- 原文 -
_ _ _ _

目前软骨损伤的基础研究主要包括体外实验和动物实验两部分。体外研究方法包括平面培养,小球培养(pellet culture)和三维支架材料培养。其中平面培养能够大量增殖软骨细胞(可达1,000倍),但同时软骨细胞会发生严重的退分化现象(dedifferentiation)(seeGoldring MB.Methods Mol Med 2004;100:37-52)。虽然退分化的软骨细胞有可能在软骨环境中再次分化成软骨细胞,但这还取决于退分化程度和体内局部微环境等诸多因素,增加了实验结果的不稳定性(seeHwang NS,et al.Tissue Eng 2006;12(9):2695-706)。
小球培养(pellet culture)模仿了软骨形成早期的高细胞密度,低氧以及细胞与细胞之间紧密联结的环境(see Toh WS,et al.StemCells 2007;25(4):950-60),是最为广泛使用的体外模型。除了欠缺标准化操作外,两个主要缺陷限制了上述两种模型的广泛使用:
1)不能评价新生软骨与宿主软骨的结合;
2)不能评价周围软骨组织对新植入的软骨细胞和再生的软骨的调控作用。
三维支架材料辅助软骨再生取得了很大进步,但支架的结构和材料的物理化学性能多样性阻碍了它作为标准模型的使用(see Cao T,etal.Cloning Stem Cells 2008;10(1):1-10)。

_ _ _ _

- 练习要求 -
1 > 依据软骨损伤研究原文，平面培养可使软骨细胞增殖至多少倍？
2 > 请依据软骨损伤研究原文，用一至三句话说明三维支架材料为何难以作为标准模型使用。
3 > 请紧接软骨损伤研究原文的最后一句，续写该段内容。
所附条目另有来源，与原文并非出自同一处。

(结构化姿态输出)
_ _ _ _

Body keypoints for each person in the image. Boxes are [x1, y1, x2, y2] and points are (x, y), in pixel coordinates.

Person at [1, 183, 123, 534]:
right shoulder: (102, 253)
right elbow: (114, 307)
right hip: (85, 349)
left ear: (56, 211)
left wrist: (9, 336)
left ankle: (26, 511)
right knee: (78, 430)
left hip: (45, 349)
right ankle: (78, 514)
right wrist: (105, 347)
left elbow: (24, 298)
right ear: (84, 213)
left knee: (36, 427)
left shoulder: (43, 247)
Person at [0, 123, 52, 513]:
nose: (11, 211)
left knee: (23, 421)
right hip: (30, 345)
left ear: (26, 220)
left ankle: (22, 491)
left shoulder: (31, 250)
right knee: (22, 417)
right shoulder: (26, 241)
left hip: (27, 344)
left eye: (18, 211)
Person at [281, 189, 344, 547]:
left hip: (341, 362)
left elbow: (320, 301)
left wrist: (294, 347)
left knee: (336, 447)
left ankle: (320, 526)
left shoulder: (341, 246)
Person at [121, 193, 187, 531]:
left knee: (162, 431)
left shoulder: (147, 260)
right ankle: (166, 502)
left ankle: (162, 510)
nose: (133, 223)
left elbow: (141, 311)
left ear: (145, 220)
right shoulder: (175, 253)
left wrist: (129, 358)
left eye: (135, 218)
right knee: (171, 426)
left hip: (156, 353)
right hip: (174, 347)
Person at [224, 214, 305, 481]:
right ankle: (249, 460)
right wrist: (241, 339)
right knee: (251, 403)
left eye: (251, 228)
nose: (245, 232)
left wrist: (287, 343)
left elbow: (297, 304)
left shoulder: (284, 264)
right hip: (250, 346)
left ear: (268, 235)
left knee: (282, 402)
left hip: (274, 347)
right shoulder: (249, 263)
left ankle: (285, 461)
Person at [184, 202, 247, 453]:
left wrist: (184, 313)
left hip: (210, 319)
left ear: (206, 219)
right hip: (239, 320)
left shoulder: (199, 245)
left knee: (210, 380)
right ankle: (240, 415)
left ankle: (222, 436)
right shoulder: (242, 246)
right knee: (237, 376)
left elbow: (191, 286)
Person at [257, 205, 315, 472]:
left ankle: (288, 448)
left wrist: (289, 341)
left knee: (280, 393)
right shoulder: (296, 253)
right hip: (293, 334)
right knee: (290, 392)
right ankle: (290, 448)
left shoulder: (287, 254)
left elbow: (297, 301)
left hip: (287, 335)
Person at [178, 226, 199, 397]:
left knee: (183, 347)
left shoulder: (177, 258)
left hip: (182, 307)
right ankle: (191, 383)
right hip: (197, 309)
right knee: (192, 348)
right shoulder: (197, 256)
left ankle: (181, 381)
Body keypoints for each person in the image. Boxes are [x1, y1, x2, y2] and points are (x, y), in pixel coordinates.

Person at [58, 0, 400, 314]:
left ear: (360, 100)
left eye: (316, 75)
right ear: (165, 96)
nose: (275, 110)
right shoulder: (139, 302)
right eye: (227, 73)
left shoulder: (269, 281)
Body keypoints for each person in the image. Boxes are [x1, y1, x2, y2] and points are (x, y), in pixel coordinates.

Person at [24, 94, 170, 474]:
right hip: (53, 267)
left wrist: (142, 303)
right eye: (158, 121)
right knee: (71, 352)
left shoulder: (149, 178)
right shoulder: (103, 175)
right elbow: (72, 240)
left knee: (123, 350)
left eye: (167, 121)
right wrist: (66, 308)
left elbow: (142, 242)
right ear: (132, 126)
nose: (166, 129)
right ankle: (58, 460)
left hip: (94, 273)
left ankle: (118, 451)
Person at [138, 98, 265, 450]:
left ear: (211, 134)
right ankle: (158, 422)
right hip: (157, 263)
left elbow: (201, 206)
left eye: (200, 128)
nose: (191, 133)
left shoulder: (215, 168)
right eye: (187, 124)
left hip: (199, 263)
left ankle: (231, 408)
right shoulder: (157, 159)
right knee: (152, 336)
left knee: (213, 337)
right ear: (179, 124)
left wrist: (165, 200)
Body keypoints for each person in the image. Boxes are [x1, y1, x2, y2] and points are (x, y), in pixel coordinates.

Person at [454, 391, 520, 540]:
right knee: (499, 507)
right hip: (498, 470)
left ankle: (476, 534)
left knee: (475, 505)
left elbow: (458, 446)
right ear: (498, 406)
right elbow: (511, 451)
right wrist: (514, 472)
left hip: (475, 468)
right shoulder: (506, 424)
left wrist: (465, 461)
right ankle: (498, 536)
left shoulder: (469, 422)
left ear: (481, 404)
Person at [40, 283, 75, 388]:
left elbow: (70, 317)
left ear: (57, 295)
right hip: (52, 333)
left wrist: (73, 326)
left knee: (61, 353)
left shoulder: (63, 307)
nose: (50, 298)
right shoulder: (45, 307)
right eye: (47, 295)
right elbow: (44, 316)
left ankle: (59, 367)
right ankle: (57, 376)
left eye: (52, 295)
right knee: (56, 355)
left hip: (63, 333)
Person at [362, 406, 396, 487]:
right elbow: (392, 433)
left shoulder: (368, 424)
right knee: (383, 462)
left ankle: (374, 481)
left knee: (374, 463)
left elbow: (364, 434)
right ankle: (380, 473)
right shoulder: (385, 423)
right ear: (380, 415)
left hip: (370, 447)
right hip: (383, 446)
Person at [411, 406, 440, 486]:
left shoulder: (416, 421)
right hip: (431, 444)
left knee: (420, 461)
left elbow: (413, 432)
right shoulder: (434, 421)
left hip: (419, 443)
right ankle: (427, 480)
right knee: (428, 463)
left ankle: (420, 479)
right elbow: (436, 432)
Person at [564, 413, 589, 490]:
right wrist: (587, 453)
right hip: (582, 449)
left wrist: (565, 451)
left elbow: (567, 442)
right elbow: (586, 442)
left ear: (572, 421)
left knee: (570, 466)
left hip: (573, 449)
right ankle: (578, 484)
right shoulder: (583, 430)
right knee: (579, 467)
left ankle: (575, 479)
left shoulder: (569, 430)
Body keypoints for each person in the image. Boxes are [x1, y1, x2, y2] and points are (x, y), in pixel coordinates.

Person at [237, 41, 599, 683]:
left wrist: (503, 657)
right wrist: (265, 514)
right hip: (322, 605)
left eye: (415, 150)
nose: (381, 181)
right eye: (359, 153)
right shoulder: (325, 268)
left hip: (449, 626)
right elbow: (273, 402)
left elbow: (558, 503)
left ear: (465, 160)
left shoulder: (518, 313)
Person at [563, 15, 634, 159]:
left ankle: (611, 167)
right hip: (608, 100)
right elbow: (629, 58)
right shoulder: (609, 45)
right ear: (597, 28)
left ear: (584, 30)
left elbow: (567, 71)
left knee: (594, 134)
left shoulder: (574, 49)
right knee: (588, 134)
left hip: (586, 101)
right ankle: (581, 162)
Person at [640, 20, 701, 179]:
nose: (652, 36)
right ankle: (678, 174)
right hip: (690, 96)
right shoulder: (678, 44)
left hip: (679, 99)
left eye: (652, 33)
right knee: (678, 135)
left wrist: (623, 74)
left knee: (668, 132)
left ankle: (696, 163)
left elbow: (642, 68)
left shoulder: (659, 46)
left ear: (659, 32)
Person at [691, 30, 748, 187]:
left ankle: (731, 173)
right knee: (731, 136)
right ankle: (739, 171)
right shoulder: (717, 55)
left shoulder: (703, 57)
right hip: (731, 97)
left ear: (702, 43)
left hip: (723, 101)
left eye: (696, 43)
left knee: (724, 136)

_ _ _ _

- 题目解答 -
1 > 可达1,000倍。

2 > 三维支架材料虽在辅助软骨再生方面取得了很大进步，但支架的结构以及材料的物理化学性能多种多样。这种多样性阻碍了它作为标准模型的使用。

3 >
发明内容
本发明的目的是提供一个新的体外软骨细胞培养模型,不仅模仿微环境所面临的体内软骨再生环境,还可以评价软骨和骨的形成,以解决现有技术存在的缺陷。
本发明提供一种软骨细胞仿生培养模型,其通过下述方法制备而成:
1)制取中心带有钻孔的表层软骨骨块模型,用PBS清洗,用γ射线消毒;
2)将1.1-1.3%(g/dl,下同)海藻酸钠加至细胞培养板,然后将步骤1得到的骨块模型放入细胞培养板各孔;
3)向孔中和骨块模型周围加入0.1-0.15MCaCl2溶液,使其凝固;
4)吸出步骤3加入的CaCl2溶液,用细胞培养液润洗。
其中,所述步骤1中,表层软骨取自于比较大型的动物,如牛、猪马或羊等。
所述步骤2中,将1.2%海藻酸钠加至细胞培养板。
所述步骤3中,向孔中和骨块模型周围加入0.1MCaCl2溶液。
所述步骤3中,凝固后,在4℃冰箱放置2h。
步骤4中,所述的细胞培养液通过下述步骤制成:向灭菌后的培养瓶中加入180mL DMEM原液,20mL融化的FBS,再加入1000X的PS 200μL,整个过程保持无菌环境。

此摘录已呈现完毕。